Welche Fördermöglichkeiten können KMU in Deutschland in Anspruch nehmen?

In Deutschland existieren verschiedene Förderprogramme, die beispielsweise über die Kreditanstalt für Wiederaufbau, regionalen Förderbanken oder Wirtschaftsförderungen angeboten werden. Diese reichen von Beratungs- oder Innovationsgutscheinen hin bis zum Digitalkredit.

Haben Sie einen Tipp für mittelständische Unternehmen aus der Bekleidungsbranche?

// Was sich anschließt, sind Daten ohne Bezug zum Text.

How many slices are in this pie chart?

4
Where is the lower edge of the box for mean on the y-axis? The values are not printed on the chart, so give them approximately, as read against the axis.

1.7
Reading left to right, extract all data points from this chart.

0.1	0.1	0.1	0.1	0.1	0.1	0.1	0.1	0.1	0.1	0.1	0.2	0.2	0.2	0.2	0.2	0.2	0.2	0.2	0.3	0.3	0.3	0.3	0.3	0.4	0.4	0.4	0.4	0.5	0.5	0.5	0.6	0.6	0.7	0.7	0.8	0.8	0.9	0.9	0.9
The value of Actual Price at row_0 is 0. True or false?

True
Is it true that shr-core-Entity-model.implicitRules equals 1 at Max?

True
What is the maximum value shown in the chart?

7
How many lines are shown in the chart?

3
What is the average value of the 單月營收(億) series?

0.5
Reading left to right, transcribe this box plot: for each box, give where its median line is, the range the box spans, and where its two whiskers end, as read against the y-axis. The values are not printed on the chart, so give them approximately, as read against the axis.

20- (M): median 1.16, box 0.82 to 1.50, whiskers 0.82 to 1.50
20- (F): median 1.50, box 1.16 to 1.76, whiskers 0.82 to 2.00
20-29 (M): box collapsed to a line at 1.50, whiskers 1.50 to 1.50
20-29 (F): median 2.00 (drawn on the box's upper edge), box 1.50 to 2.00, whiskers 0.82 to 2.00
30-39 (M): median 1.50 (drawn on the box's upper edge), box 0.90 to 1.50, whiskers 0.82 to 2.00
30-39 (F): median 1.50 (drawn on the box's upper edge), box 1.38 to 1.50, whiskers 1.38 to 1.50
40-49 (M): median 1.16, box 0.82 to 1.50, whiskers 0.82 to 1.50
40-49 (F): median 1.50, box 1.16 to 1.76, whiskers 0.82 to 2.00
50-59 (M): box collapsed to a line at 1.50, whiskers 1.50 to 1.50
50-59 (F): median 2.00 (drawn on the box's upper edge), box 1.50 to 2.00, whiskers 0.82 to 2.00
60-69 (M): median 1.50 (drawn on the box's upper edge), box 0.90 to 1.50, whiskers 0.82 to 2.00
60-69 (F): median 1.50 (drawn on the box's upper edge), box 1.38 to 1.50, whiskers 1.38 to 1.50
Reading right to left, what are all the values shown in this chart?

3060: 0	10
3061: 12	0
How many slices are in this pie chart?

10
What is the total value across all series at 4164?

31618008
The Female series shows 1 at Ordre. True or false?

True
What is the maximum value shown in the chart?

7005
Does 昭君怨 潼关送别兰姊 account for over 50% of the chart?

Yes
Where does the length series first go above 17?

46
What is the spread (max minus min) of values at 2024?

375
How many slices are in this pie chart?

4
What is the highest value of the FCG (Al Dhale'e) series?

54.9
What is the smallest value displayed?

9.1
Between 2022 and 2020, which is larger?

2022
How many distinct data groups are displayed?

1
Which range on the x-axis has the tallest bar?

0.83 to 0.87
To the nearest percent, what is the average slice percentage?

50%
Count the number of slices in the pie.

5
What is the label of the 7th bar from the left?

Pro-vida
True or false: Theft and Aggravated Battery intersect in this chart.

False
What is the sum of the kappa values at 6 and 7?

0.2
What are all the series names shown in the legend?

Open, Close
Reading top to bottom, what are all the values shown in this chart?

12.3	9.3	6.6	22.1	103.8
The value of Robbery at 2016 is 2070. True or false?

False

Das Thema Digitalisierung wird an niemandem vorbeigehen. Daher ist es ratsam, sich über kurz oder lang mit den Herausforderungen auseinanderzusetzen und Hilfe in Anspruch zu nehmen. Niemand muss zum „Digital Native“ werden – dafür gibt es Expertennetzwerke wie unseres – aber jeder Unternehmer sollte eine Vorstellung davon haben, wie sein Unternehmen in den nächsten Jahren aufgestellt sein soll.

Die Optimierung von Geschäftsprozessen oder die Einführung neuer Technologien sind machbar. Es bedarf lediglich einer sinnvollen Strategie und der entsprechenden Expertise. Beides erhält man bei uns.

Wir bedanken uns ganz herzlich für die Antworten bei Herrn Dr. Mazura und Frau Merker.